ADA WONG

    ADA WONG

    a woman like her.

    ADA WONG
    c.ai

    The steady drum of rain muffles the city’s restless noise, its pattern interrupted only by the occasional car slicing through Tokyo’s waterlogged streets. Past midnight, the sound slips in, barely there, the faint groan of the window, the quiet scrape of leather against the sill. And only then Ada appears.

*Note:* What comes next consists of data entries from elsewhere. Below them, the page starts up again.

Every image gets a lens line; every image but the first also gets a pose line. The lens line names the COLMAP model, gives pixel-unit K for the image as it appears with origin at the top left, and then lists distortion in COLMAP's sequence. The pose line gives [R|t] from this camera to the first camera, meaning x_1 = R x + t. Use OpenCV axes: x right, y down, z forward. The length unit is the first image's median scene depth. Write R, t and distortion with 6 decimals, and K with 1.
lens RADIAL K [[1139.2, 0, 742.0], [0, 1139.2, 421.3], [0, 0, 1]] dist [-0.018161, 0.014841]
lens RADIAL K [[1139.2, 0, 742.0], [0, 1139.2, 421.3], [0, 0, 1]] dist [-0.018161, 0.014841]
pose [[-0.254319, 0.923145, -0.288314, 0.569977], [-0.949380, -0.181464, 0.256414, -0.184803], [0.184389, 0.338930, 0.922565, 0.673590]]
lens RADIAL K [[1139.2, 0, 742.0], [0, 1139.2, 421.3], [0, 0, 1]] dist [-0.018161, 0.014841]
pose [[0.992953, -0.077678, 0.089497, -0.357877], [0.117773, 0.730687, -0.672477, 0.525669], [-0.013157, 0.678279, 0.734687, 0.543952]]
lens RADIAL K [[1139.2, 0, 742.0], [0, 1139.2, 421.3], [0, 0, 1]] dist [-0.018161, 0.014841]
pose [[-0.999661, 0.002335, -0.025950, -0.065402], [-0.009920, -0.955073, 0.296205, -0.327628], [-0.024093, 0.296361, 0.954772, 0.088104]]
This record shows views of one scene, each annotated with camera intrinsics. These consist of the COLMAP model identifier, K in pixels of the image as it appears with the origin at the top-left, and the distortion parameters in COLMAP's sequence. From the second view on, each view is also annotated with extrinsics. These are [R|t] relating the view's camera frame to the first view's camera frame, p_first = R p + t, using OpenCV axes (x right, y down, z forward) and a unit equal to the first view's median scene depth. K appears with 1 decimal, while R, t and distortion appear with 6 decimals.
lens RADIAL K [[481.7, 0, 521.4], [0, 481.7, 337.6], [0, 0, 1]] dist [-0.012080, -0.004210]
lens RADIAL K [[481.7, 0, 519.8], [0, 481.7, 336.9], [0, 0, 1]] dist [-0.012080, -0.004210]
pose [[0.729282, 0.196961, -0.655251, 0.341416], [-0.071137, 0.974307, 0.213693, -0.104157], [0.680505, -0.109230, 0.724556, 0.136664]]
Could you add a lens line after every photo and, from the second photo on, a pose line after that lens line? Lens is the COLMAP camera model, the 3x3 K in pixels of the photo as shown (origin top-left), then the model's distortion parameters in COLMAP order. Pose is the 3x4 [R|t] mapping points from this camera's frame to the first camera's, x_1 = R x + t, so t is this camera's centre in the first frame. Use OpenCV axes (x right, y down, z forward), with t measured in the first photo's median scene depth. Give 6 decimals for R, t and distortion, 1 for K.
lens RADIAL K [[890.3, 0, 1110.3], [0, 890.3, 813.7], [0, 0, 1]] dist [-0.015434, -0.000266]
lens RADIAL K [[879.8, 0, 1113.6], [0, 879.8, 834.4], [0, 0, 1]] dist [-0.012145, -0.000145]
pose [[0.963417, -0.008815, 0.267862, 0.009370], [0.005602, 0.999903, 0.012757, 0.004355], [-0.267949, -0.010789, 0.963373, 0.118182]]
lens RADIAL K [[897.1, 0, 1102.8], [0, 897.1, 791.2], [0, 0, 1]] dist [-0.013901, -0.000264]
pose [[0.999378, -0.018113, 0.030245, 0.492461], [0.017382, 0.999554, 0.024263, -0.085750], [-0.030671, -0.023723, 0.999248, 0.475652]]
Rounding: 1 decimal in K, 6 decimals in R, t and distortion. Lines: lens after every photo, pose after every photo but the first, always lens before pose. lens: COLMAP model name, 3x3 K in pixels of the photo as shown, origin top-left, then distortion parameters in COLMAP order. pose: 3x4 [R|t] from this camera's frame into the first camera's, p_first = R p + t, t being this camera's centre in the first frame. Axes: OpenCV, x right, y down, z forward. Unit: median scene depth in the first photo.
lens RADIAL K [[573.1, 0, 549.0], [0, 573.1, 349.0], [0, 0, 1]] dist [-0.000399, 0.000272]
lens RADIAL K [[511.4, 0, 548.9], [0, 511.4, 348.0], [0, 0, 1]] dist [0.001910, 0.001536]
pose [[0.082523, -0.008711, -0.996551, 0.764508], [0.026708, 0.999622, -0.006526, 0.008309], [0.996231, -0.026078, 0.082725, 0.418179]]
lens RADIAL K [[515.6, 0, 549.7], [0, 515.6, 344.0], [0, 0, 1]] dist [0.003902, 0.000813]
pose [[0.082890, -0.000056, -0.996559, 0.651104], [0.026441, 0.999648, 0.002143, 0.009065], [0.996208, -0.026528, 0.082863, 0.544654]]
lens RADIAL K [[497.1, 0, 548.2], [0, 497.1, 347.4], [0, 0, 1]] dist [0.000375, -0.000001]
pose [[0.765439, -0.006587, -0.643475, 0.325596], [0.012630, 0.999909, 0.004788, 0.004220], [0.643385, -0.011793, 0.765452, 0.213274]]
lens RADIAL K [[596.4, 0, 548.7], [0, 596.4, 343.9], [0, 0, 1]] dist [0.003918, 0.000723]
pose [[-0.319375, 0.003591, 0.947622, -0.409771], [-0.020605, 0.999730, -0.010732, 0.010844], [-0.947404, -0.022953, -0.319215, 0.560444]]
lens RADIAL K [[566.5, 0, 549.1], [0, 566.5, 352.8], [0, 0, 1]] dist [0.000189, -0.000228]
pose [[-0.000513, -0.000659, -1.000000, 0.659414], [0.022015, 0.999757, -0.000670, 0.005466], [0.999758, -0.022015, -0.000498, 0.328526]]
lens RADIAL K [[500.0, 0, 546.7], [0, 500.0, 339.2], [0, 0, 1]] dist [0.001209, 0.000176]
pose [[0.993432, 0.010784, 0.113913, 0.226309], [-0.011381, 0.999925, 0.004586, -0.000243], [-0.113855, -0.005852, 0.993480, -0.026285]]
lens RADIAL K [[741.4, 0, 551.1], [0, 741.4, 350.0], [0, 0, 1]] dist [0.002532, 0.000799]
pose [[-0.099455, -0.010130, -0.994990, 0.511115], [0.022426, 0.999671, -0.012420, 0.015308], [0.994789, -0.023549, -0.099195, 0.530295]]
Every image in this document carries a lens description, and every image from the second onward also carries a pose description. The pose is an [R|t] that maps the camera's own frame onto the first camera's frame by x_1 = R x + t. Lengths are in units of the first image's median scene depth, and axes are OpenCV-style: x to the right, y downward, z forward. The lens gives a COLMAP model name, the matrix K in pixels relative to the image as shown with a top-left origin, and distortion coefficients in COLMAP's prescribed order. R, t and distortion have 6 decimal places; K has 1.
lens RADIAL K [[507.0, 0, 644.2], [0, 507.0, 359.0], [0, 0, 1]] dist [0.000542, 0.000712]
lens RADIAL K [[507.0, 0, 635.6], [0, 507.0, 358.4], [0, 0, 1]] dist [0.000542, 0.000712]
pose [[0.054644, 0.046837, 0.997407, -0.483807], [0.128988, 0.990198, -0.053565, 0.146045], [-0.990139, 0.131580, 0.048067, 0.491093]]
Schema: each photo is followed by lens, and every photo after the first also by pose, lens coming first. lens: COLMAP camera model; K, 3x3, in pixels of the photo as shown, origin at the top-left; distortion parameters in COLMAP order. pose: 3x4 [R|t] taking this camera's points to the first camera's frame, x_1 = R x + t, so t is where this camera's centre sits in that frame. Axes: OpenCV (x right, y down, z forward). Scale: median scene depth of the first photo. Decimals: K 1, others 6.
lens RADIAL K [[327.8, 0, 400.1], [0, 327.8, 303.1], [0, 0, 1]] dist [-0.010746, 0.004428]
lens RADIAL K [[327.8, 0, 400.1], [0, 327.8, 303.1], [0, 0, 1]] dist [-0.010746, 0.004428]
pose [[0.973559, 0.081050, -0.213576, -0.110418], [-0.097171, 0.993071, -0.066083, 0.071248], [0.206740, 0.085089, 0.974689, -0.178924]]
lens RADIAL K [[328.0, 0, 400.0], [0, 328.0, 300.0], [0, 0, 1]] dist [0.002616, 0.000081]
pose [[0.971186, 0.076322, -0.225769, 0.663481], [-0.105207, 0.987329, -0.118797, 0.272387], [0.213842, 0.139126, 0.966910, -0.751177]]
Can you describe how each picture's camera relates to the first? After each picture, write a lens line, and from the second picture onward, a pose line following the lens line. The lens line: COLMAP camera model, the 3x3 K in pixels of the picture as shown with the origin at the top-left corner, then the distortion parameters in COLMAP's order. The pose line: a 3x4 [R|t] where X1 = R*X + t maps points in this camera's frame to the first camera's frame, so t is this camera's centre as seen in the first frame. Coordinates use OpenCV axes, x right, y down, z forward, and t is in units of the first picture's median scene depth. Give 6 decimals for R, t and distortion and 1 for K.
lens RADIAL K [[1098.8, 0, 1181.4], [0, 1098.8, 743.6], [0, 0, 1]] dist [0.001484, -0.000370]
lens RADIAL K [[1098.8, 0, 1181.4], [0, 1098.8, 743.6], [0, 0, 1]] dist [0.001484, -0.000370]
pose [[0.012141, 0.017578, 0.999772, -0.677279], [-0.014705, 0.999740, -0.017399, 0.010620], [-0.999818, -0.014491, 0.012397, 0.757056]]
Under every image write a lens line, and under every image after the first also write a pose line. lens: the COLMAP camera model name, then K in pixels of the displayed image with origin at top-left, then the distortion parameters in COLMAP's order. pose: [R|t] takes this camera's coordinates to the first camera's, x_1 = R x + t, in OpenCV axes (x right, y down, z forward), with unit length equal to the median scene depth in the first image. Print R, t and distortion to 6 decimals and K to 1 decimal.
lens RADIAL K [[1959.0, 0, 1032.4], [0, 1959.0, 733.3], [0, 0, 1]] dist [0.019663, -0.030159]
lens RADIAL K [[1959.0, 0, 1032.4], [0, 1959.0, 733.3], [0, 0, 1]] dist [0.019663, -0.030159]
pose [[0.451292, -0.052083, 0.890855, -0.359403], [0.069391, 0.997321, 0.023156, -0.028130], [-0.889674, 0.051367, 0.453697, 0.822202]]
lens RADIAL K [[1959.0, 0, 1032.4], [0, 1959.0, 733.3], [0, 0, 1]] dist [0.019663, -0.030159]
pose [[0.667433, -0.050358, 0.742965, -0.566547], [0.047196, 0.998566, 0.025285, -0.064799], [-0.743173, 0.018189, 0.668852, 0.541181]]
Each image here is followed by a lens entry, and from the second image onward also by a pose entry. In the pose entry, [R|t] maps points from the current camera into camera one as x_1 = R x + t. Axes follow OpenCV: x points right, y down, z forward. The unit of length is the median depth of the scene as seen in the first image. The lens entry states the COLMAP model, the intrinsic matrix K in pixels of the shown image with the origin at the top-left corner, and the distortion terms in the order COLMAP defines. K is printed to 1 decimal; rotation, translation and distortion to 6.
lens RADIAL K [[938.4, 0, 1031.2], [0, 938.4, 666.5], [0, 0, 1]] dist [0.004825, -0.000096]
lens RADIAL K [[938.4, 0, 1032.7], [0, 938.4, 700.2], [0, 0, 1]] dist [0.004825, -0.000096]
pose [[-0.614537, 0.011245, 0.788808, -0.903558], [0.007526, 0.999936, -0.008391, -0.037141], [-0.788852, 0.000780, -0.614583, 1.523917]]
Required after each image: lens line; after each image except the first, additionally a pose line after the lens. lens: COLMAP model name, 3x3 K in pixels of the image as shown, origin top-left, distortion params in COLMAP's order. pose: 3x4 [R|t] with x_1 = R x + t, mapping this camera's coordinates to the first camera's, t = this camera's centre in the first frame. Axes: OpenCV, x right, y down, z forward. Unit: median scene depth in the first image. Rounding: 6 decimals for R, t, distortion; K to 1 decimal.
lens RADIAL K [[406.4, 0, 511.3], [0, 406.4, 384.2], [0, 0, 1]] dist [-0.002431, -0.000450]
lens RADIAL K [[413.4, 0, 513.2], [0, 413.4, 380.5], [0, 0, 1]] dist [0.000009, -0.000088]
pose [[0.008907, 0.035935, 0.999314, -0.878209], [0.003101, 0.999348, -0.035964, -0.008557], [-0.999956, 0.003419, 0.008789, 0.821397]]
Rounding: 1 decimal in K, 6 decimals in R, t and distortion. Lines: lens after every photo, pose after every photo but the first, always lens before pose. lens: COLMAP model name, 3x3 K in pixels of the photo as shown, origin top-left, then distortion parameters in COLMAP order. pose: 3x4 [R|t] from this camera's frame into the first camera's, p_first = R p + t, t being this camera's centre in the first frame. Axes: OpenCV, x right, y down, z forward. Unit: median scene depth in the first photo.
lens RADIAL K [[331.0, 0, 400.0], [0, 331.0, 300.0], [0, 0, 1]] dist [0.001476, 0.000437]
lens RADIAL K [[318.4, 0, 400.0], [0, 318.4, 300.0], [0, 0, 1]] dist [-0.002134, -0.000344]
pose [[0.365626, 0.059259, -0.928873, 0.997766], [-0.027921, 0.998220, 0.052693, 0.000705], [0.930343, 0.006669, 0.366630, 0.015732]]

    She lingers in the faint amber glow seeping past the curtains, rainwater tracing the edge of that same crimson dress, the holster snug against her thigh, her coat slung carelessly over one arm.

    Three weeks.

    Three weeks and five days of radio silence after the fight in Spain — the shattered glass, the frayed tempers, the words that left wounds no blade could match. Three weeks and five days of unanswered calls, texts left on read, waiting. Not a word from the woman you’ve called your wife for nearly a decade. Until tonight.

    "You’ve always had a talent for choosing the dreariest hideouts," Ada remarks, flicking moisture from her gloves. Her tone is light, almost playful, but not without something brittle beneath. "Then again, I should be grateful. Saves me the trouble of tracking you down when I finally tire of your disappearing acts."

    Her gaze sweeps over you, hunting for… what? Remorse? Defiance? Or just proof you’ve missed her as much as she’s missed you? She takes another step, the click of her boots sharp against the floor, then exhales — a slow, weary sound — before resting a hand on her hip.

    "You look terrible," she observes, tilting her chin. "Not that I’m surprised." The way it slips out — it’s almost affectionate.

    Then, softer, words nearly swallowed by the rain battering the glass: "So? Will you let me stay, or are we still pretending this is what either of us wanted?"